While admittedly hilarious, the incident highlights the fundamental difference that lies at the heart of the Warren-Sanders divide. Warren harbors the support of affluent and powerful individuals while Sanders’ supporters are primarily working-class. This means that Warren maintains the support of the media while Sanders is often vilified or blatantly ignored. In particular, MSNBC has consistently left Sanders out of their media coverage. This trend seems to indicate that the wealthy individuals who own the media outlets would prefer that Sanders be left out of the conversation. For many, Bernie’s campaign represents a radical break from establishment politics which lies in stark contrast to Warren’s comparatively moderate views. For the casual onlooker, it may appear that Warren and Sanders are ideologically similar, but their differences are tough to ignore.
Ideally, Sanders and Warren would be on the same team, but January’s debate indicates that this is no longer possible.

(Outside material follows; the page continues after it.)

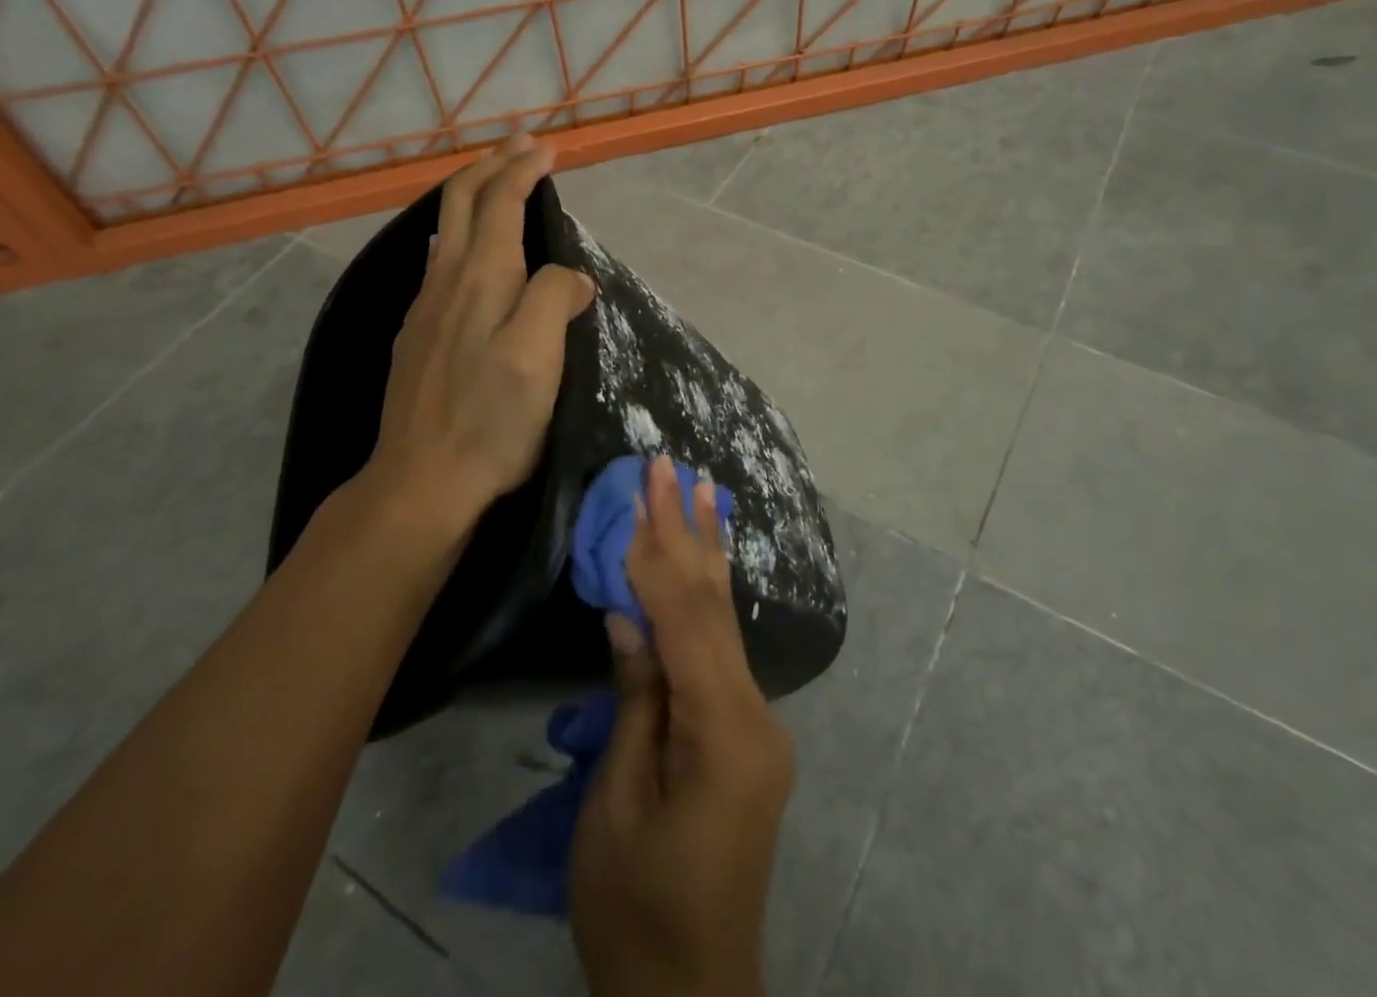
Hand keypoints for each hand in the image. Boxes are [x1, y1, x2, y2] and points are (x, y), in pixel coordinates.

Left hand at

At the end of the event, Warren approached Sanders and said, “I think you called me a liar on national TV.” to which he responded with, “Let’s not do it right now. You want to have that discussion, we’ll have that discussion. You called me a liar.” Basically, the politcian equivalent of “Go fuck yourself”. For many on the moderate left, the conflict between Sanders and Warren feels like watching your friend’s parents argue, uncomfortable and wholly unnecessary. However, just like your friends parents, it might be best for them to split up. The irreconcilable differences between the campaigns make compromise improbable, a campaign centered around the working class can not reconcile with a campaign sympathetic to wealthy elites and the establishment. It doesn’t seem as though their relationship will improve anytime soon. But, if maintaining their partnership means compromising their respective campaign goals, they may just have to go it alone.